We now create a route to our API endpoint. N.B Notice how I am just using add instead of addPost or addGet. That is because if we add the method, and that method is never matched, then we default to the non matched route, not a HTTP compliant response.

$router->add('/api/0.0.1/ping', array(
    'namespace' => 'Api\\Controllers',
    'module' => 'api',
    'controller' => 'ping',
    'action' => 'ping',
    'params' => 1,
));

We are now almost there. Time to add a controller that has some annotations to it. These are checked before the action is executed.

namespace Api\Controllers;
/**
 * Class PingController
 *
 * Simple testing controller to ensure client is setup correctly to access API service.
 *
 * @package Api\Controllers
 */
class PingController extends ControllerBase
{
    /**
     * This is a simple ping method, that returns an ok response if the client is authtenticated.
     *
     * @HTTPMethods(POST, GET)
     *
     */
    public function pingAction()
    {
        $this->response->setJsonContent(array("success" => true));
        $this->response->send();
    }
}

If we call this controller now using our restful test client we should be getting a standard response in json

{"success":true}

But if we call it with a HTTP DELETE method, then we actually get correctly denied access and a nice HTTP 405 response back.
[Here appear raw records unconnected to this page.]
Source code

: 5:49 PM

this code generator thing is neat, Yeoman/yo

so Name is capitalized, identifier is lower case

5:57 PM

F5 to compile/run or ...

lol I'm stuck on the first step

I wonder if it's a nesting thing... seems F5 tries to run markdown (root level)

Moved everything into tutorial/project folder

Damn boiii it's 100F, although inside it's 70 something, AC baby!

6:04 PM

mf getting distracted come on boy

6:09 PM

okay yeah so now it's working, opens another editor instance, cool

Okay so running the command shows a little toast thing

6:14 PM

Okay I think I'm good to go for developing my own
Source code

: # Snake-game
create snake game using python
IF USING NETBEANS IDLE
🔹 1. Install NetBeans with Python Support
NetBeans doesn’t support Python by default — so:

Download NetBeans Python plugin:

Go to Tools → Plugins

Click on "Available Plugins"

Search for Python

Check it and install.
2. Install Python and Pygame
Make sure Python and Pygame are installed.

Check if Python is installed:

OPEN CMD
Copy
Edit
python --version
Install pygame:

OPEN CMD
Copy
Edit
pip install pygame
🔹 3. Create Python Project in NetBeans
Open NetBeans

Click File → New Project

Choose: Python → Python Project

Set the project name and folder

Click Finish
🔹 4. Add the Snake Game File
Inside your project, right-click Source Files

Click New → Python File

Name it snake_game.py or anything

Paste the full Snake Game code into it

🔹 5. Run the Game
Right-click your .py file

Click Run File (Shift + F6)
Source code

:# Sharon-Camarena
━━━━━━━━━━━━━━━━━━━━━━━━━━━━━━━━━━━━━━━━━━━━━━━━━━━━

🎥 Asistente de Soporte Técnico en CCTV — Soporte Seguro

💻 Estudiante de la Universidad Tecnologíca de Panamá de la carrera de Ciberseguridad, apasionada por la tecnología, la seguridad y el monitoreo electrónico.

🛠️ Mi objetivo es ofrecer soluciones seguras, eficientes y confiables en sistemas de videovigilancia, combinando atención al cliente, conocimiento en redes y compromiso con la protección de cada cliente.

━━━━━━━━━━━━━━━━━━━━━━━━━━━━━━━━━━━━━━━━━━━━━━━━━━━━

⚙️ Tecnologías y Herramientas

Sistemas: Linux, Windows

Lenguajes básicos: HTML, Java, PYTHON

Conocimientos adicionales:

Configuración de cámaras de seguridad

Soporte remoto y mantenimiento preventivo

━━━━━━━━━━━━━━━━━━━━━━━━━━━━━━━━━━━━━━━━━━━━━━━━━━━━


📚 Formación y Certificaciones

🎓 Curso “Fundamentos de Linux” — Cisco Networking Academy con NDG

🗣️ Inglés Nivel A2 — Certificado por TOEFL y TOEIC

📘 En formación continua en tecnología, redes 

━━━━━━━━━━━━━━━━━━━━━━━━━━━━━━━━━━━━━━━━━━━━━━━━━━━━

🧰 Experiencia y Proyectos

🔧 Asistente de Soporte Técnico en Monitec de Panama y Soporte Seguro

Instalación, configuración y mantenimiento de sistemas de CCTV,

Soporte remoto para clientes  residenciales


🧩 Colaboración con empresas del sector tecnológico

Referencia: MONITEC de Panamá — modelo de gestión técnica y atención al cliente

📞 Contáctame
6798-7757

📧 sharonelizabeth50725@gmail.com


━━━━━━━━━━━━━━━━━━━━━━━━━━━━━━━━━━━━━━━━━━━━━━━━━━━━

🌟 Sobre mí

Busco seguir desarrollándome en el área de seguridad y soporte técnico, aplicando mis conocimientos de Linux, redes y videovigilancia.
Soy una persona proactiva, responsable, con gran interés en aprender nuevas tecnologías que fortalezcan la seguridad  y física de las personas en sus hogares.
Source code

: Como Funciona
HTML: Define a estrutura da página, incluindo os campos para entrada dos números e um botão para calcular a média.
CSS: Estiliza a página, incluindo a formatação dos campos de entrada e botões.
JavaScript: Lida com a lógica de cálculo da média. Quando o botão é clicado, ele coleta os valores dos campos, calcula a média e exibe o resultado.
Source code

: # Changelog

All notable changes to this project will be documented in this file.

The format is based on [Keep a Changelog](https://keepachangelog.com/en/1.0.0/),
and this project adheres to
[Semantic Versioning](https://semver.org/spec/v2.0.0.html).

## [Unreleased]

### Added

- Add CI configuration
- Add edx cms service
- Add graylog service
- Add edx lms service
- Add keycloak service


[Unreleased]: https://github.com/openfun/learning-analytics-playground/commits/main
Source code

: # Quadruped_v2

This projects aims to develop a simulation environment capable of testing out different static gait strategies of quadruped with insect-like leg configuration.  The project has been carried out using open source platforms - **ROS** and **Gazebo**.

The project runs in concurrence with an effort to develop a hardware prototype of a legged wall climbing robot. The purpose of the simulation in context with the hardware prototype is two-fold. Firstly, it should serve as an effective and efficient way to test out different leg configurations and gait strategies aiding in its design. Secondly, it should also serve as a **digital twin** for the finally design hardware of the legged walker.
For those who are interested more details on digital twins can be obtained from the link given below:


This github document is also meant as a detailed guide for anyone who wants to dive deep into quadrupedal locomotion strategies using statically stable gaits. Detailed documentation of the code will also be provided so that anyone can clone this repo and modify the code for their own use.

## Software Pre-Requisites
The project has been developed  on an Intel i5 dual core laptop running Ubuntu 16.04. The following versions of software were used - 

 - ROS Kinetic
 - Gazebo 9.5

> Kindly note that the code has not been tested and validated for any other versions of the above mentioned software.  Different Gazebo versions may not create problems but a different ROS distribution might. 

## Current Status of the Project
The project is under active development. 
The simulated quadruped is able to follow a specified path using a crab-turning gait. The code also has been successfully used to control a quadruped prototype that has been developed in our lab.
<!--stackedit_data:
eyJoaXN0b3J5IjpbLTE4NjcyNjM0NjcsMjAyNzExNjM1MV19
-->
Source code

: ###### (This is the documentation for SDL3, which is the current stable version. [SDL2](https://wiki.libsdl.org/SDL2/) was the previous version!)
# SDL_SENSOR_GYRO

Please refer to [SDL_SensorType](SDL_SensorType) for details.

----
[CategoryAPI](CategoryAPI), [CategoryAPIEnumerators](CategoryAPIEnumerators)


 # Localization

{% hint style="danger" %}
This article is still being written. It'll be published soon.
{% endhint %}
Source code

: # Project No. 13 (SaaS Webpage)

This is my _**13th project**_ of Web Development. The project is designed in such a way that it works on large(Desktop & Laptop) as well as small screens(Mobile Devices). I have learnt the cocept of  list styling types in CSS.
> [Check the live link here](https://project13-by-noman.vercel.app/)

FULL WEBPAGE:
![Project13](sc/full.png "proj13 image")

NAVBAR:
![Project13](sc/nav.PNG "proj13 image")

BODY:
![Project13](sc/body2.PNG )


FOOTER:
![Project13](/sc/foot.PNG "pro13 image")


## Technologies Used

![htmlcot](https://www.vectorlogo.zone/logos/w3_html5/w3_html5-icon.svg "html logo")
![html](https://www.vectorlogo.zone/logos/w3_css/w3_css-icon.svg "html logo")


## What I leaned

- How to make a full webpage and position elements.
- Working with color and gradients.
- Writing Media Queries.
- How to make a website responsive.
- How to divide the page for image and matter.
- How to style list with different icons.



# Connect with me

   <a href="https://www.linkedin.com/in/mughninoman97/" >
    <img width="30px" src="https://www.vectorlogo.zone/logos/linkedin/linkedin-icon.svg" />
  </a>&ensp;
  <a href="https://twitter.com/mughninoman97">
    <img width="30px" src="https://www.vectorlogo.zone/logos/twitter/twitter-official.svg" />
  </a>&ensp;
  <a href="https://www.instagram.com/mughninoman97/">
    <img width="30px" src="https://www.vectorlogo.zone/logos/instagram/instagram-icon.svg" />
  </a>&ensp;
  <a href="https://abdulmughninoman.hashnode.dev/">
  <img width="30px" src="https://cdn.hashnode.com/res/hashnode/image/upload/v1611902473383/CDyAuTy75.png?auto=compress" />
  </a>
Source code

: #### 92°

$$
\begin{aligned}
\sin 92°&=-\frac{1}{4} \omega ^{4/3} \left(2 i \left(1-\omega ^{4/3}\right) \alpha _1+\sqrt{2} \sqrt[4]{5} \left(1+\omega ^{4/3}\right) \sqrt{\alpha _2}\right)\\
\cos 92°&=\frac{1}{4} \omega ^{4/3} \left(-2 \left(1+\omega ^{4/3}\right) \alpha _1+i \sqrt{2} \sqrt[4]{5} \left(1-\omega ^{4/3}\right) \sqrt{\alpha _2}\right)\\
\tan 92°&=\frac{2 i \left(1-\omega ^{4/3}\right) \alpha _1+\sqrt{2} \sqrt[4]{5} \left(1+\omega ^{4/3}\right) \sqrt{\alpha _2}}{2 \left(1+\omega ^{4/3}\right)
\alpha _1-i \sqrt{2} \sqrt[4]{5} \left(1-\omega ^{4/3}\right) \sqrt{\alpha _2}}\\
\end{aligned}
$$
HTTP/1.1 405 Method Not Allowed
Date: Tue, 15 Jul 2014 18:47:20 GMT
Server: Apache/2.4.7 (Ubuntu)
Expires: Thu, 19 Nov 1981 08:52:00 GMT
Cache-Control: no-store, no-cache, must-revalidate, post-check=0, pre-check=0
Pragma: no-cache
Status: 405 Method Not Allowed
Allow: POST,GET
Content-Length: 0
Keep-Alive: timeout=5, max=100
Connection: Keep-Alive
Content-Type: application/json; charset=UTF-8

If anyone has better ideas as to how to solve this issue, I'd be keen to hear of them.